Jose Ochoa / Daily Nexus

Despite the volatile nature of UC Santa Barbara’s 2017-2018 school year — which included two natural disasters — soon-to-be former A.S. President Hieu Le said it was “everything [he] expected it to be.”

“I know it was going to be challenging,” Le said in an interview with the Nexus. “But I know what I signed up for and I’m proud. I would do it again if I could.”

Le, who ran with Campus United during 2017 Spring Quarter elections, was elected over his Isla Vista Party opponent Nawar Nemeh and became UCSB’s first transfer student president.

“I think having someone who isn’t shy to stray away from conventional norms was a very positive thing in terms of being a transfer,” Le said. “I think having a fresh, innovative perspective [is good] as someone who hasn’t been bogged down by the politics of A.S.”

He ran on a platform of lowering student fees, “reclaiming” higher education by focusing on college affordability, creating student-owned businesses and “opening up” A.S. to historically marginalized communities.

Throughout the one-year term of his presidency, he was effective in tackling issues involving sexual assault, addressing college affordability and opening up A.S.; however, he fell short on creating student businesses and working to lower student fees.

Le addressed his first platform item, tackling college affordability, in part due to his work as a delegate within the California Democratic Party.

“Being a delegate to the California Democratic Party put me in a unique position to address [college affordability] first hand,” Le said.

Le said the position allowed him and UCSB Lobby Corps to successfully address college affordability, particularly food insecurity.

“We had brought forth the concept of food insecurity, which at that time was kind of a new concept, and we had told [Monique Limon] that 48 percent of UCSB students were food insecure,” he said. “Subsequently, after her term began in 2017… she introduced legislation on our behalf.”

He explained the bill “ended up becoming multiple different things” but eventually Assembly Bill 453, which was adopted into the state budget, resulted in $3.5 million in state funds that would be used to address food insecurity system wide.

UCSB received $250,000 of that money, according to Le.

He explained that the Democratic Party adopted “the most progressive party platform in the country,” which included having tuition-free colleges.

“I was proud and fortunate to be a co-sponsor for that resolution,” Le said.

Additionally, Le said he and Lobby Corps lobbied against the proposed UC Regents tuition hikes, when the regents proposed another tuition increase.

Since the year 2000, 90,000 students have been enrolled systemwide, but UC still receives the same level of funding, according to the UC website.

In mid-march, the Regents raised out-of-state tuition and postponed the vote on in-state tuition following backlash.

While not an item on his platform, Le said he is proud of “protecting the health and safety of students” during the Thomas Fire by asking UCSB Chancellor Henry Yang to delay Fall Quarter final exams.

When the Thomas Fire first hit the Santa Barbara and Ventura Counties during early December, Yang initially said the Fall Quarter would continue as scheduled.

However, following several power outages and “hazardous” air quality, Le “pushed back against faculty who did not want to be inconvenienced” and met with Yang to discuss moving finals.

Le said he sent an email to Yang, asking him to cancel finals and classes, and Yang had responded asking to meet.

= Tasks for this exercise =
1. Answer these questions from the Hieu Le article:
(a) Whom did Le defeat in the 2017 Spring Quarter elections?
(b) How much of the state funds did UCSB receive, according to Le?
(c) What did the Regents do in mid-March?
2. Could you return the passage of the Hieu Le article between "Despite the volatile" and "transfer student president.", inclusive?
3. What platform items did Le run on, according to the Hieu Le article? List all of them.

= Stored data =
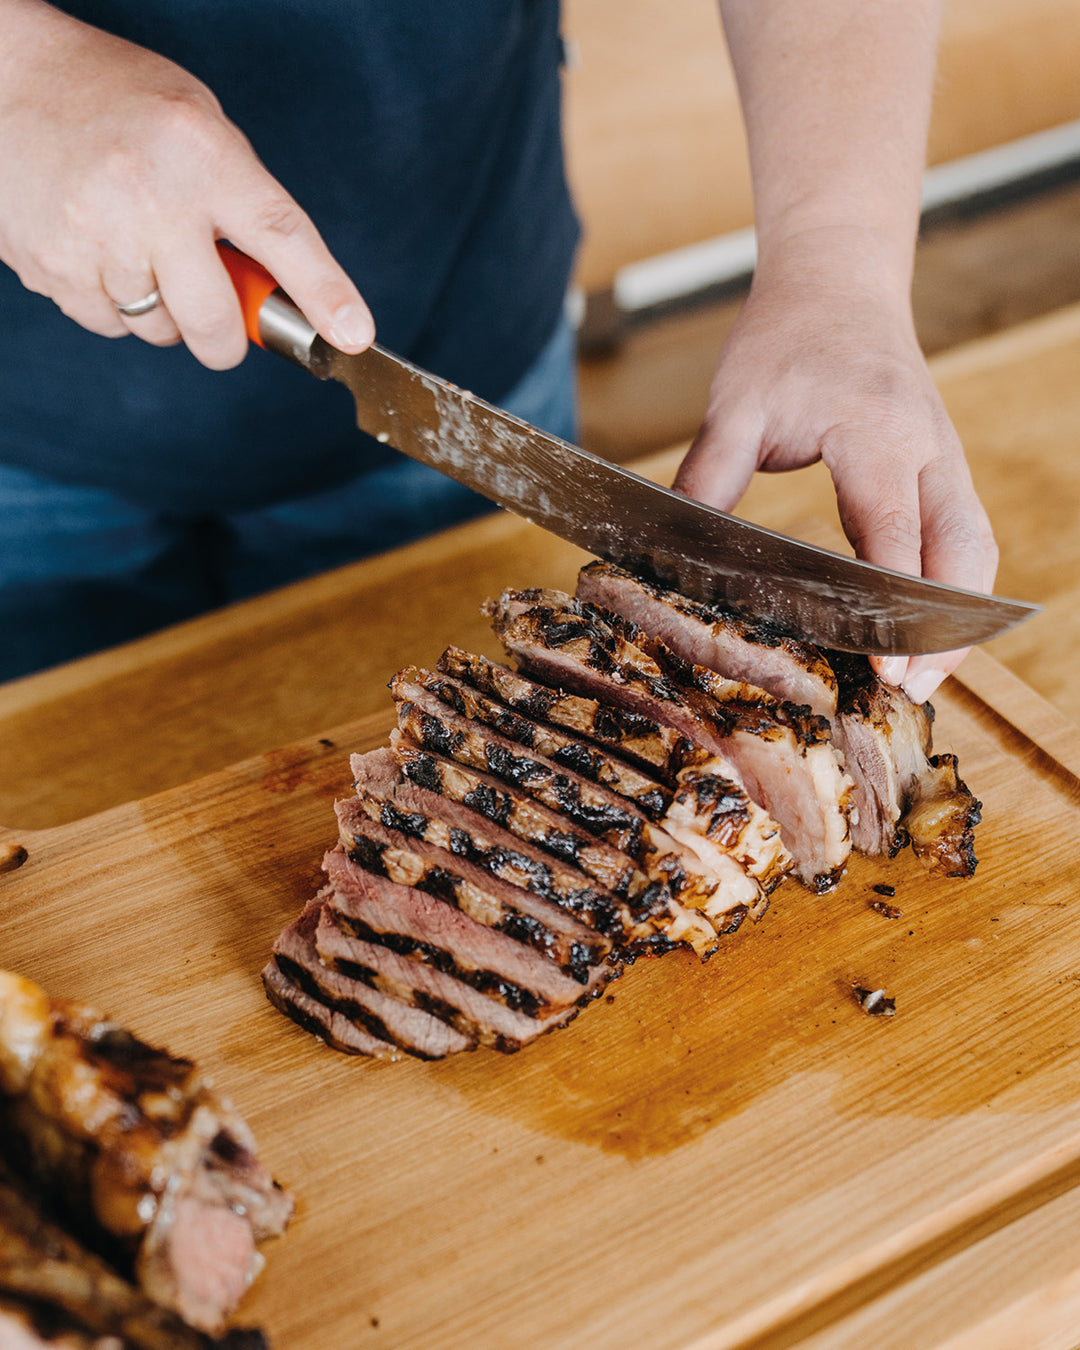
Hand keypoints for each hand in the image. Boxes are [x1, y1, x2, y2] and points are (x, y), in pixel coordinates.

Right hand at [0, 1, 372, 368]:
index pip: (280, 233)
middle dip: (222, 336)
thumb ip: (242, 204)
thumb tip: (286, 294)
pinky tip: (99, 252)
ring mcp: (95, 235)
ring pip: (158, 331)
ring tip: (137, 247)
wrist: (6, 79)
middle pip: (213, 322)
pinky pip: (108, 326)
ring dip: (162, 311)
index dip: (323, 293)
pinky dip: (113, 307)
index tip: (352, 335)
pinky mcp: (52, 266)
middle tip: (216, 313)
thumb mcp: (200, 128)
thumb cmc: (117, 102)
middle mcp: (150, 196)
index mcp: (202, 152)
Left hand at [674, 260, 997, 701]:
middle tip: (912, 694)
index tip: (885, 668)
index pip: (896, 535)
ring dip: (957, 614)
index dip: (893, 609)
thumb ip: (709, 478)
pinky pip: (962, 531)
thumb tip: (672, 553)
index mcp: (874, 431)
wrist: (837, 279)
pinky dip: (951, 583)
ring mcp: (943, 453)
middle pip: (960, 551)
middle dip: (944, 629)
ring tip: (924, 677)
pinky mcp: (941, 460)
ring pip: (973, 546)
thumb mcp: (735, 404)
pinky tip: (924, 626)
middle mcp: (926, 446)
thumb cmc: (784, 335)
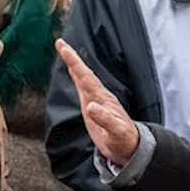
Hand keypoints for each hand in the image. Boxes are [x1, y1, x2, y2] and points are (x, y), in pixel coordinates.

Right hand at [56, 39, 139, 165]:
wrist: (129, 147)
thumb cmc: (123, 140)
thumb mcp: (116, 132)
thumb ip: (105, 119)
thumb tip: (91, 106)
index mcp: (103, 99)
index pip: (86, 77)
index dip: (75, 63)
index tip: (65, 49)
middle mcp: (99, 96)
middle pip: (83, 73)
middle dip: (72, 58)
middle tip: (60, 43)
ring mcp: (96, 100)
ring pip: (83, 78)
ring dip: (73, 64)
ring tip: (64, 50)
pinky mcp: (93, 107)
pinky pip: (83, 87)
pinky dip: (76, 76)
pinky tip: (73, 71)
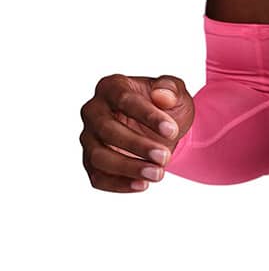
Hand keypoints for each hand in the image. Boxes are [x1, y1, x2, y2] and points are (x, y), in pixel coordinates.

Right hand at [79, 73, 194, 192]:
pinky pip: (97, 177)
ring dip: (128, 167)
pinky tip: (143, 184)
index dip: (147, 116)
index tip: (172, 131)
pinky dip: (119, 184)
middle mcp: (94, 110)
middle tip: (165, 156)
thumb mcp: (177, 93)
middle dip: (138, 145)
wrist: (164, 129)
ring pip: (98, 156)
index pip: (124, 99)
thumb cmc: (167, 105)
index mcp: (112, 86)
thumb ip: (171, 89)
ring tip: (158, 173)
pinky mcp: (90, 162)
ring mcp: (88, 138)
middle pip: (107, 129)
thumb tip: (162, 96)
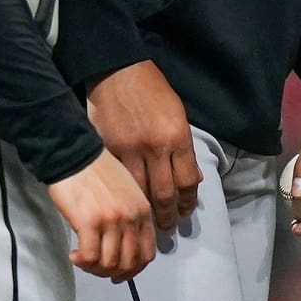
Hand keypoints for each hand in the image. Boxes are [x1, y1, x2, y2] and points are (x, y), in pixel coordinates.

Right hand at [48, 151, 157, 280]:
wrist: (74, 155)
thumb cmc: (96, 172)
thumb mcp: (126, 192)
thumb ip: (130, 217)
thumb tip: (123, 248)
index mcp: (143, 210)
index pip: (147, 253)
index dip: (133, 270)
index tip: (118, 274)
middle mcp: (131, 218)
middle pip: (129, 262)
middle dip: (112, 273)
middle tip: (96, 269)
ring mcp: (112, 221)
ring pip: (110, 263)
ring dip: (94, 268)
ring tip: (82, 260)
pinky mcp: (90, 223)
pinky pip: (90, 257)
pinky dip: (82, 262)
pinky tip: (74, 255)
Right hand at [86, 61, 198, 232]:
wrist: (117, 72)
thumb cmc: (152, 91)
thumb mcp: (178, 116)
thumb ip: (184, 149)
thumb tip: (192, 179)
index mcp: (177, 138)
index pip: (187, 181)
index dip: (188, 202)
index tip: (186, 212)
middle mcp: (156, 148)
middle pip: (164, 194)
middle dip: (168, 215)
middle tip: (168, 228)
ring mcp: (129, 151)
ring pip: (140, 193)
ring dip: (146, 212)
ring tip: (149, 225)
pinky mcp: (108, 151)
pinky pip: (120, 181)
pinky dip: (126, 196)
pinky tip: (129, 206)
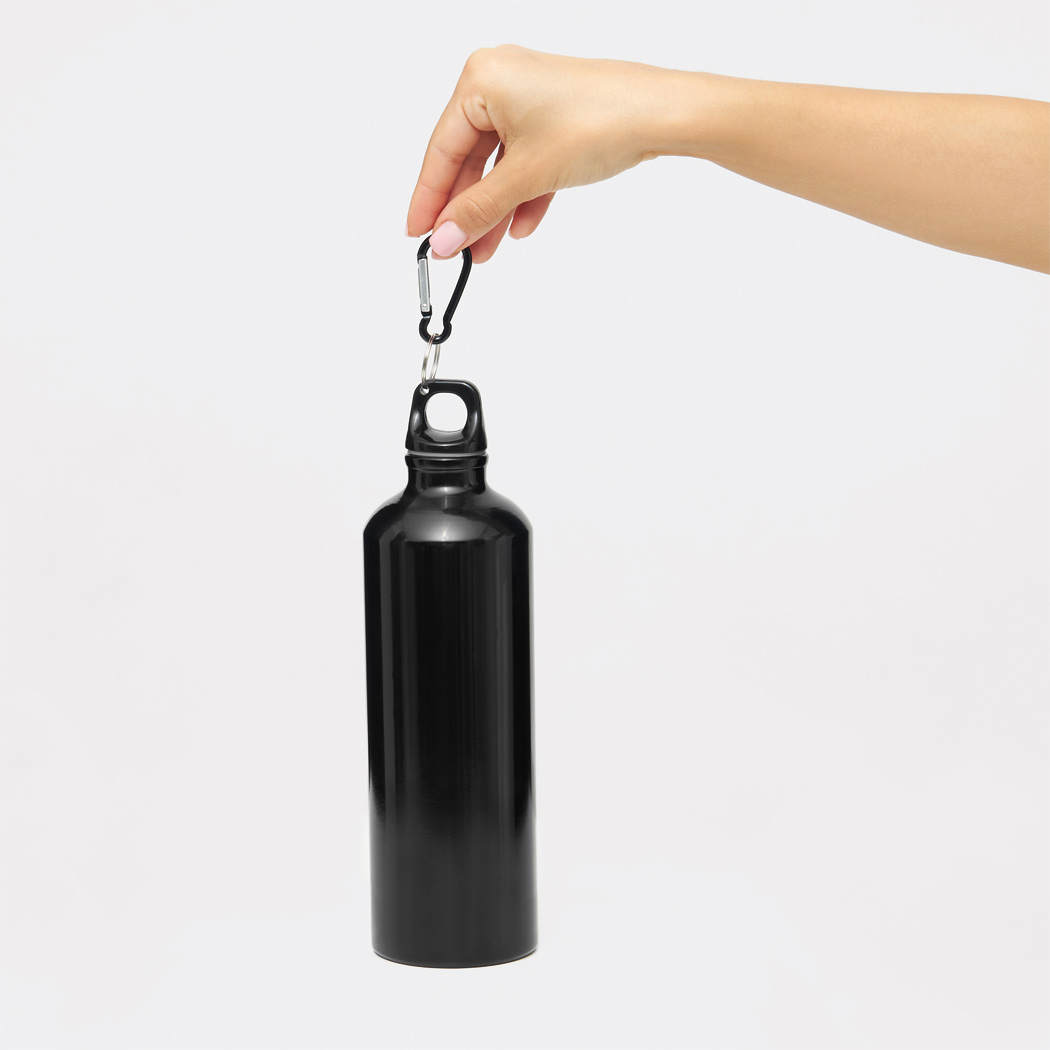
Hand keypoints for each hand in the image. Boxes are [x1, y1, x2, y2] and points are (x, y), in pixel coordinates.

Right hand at [406, 45, 686, 261]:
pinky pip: (526, 161)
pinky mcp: (556, 117)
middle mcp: (502, 81)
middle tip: (453, 249)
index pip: (442, 149)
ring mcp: (531, 98)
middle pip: (469, 158)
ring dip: (494, 209)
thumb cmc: (597, 122)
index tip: (418, 235)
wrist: (661, 115)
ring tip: (485, 251)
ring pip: (499, 164)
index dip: (429, 198)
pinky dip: (523, 194)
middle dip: (465, 209)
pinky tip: (521, 228)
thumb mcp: (526, 176)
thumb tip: (445, 239)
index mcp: (482, 78)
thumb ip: (479, 210)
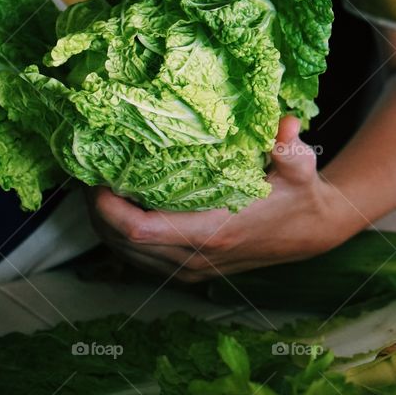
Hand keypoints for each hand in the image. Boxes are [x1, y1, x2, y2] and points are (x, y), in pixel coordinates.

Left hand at [89, 116, 360, 281]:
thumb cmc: (299, 195)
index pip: (142, 230)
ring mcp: (189, 269)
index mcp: (213, 233)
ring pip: (125, 254)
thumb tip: (286, 122)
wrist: (311, 233)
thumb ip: (290, 146)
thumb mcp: (300, 167)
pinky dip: (119, 236)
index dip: (109, 207)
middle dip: (96, 210)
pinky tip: (116, 207)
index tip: (95, 178)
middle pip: (122, 243)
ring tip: (94, 187)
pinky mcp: (186, 271)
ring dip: (103, 224)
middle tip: (85, 173)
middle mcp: (194, 258)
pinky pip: (138, 258)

= Task-by-task answers =
1.
(a) Nawar Nemeh, his Isla Vista Party opponent.
(b) $250,000.
(c) They raised out-of-state tuition and postponed the vote on in-state tuition following backlash.

2.
Despite the volatile nature of UC Santa Barbara’s 2017-2018 school year — which included two natural disasters — soon-to-be former A.S. President Hieu Le said it was “everything [he] expected it to be.”

“I know it was going to be challenging,” Le said in an interview with the Nexus. “But I know what I signed up for and I’m proud. I would do it again if I could.”

Le, who ran with Campus United during 2017 Spring Quarter elections, was elected over his Isla Vista Party opponent Nawar Nemeh and became UCSB’s first transfer student president.

3.
- Lowering student fees
- "Reclaiming" higher education by focusing on college affordability
- Creating student-owned businesses
- "Opening up" A.S. to historically marginalized communities